In October 1980, in protest against the increasing housing shortage of students in the city, the AStA (Student Union) erected several tents near the student halls of residence in Morgenbreede. Two years earlier, the AStA (Student Union), Studentenwerk (Association for Student Affairs), the University and the city of Bielefeld had already launched the joint campaign “Student(in) sucht Zimmer” (student seeks room). Flyers and posters were distributed and stands and banners placed in Bielefeld city centre. The Mayor of Bielefeld and the Rektor of Bielefeld University also appealed to the public, and advertisements and articles appeared in the press and on the radio with the aim of encouraging the Bielefeld population to provide more living spaces for students. Despite these efforts, the campaign had limited success.  

Tents as a stopgap measure for students looking for a place to live, erected by the AStA (Student Union) at Morgenbreede, October 1980.

Photo: Helga Wehmeyer
Source: Universitätsarchiv Bielefeld, FOS 01104

Bielefeld was not the only university town in Germany to have this problem. Almost all towns had difficulties with student housing shortages. While the number of students continued to rise, federal expenditure for building new student housing was reduced. In Bielefeld, this problem was alleviated to an extent by the involvement of the Westfälisch-Lippische Universitätgesellschaft (University Society) in the construction of new student housing at Lohmannshof.
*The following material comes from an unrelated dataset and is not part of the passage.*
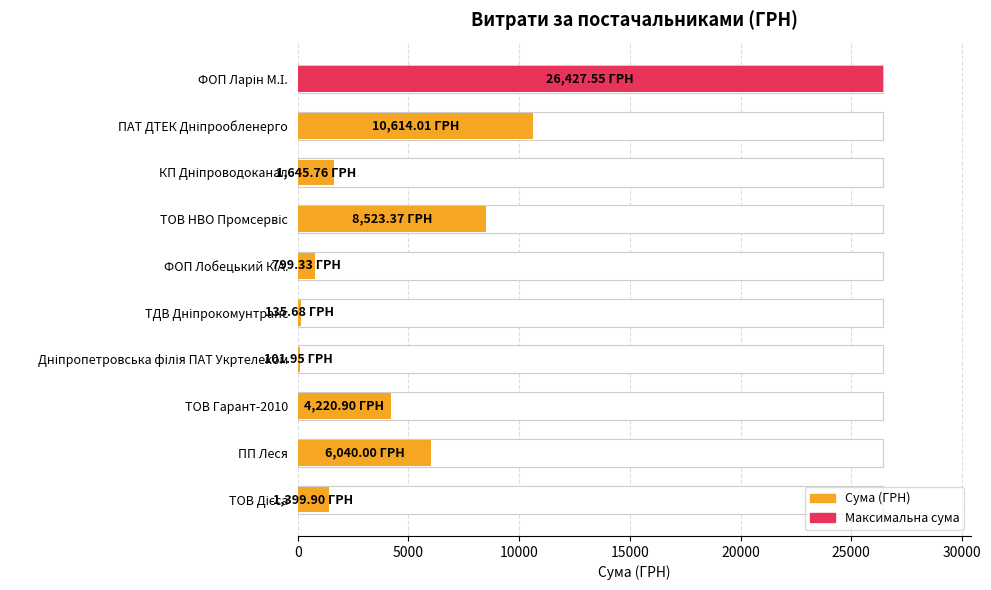

Which has a higher value, ТОВ Гарант-2010 or ТДВ Дніпрокомунтранс?

ТОВ Гарант-2010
This issue, however, is still highly topical in times of rising rents, especially in conurbations.

The biggest problems facing students seeking accommodation have not changed since the 1980s: In many cases, the rent for students was prohibitively high or the landlord made unreasonable demands. At the time of the “Tent City”, the official halls of residence were only big enough to accommodate just under 10 per cent of students (1,217 places in halls of residence for around 12,000 students). More than 35 years later, this ratio still holds true (2,447 places for approximately 24,500 students). Nevertheless, the housing situation for students has eased since the AStA (Student Union) tent protest on the university grounds because now considerably more apartments are rented by private individuals to students than at the beginning of the 1980s.

A poster by the Studentenwerk (Association for Student Affairs), appealing for accommodation for students, 1978.

Source: Universitätsarchiv Bielefeld, PL 3/184

„No flat, no money – we live in a tent“

On 30 April, 1992, another “tent city” appeared on the university grounds. Thirty students, vocational students and a number of unemployed persons set up camp in the meadow next to the university power plant. In a leaflet, the group proclaimed: “No flat, no money – we live in a tent”. The pamphlet called on the then city director, Jürgen Heinrich, to provide adequate amounts of affordable housing in Bielefeld. The text finished with a well-known political slogan from Germany’s history: “Friede den Hütten! – Krieg den Palästen!” (Peace to the shacks! – War to the palaces!). The tents remained on the university grounds until the end of July, but new occupants moved in: In the final stage, no member of the initial group of activists were living there, only other homeless people. After the camp was taken down, the remaining tent dwellers were placed by the city in shelters for the homeless and allocated social housing.

Tent city on the meadow by the power station in front of the University, May 1992.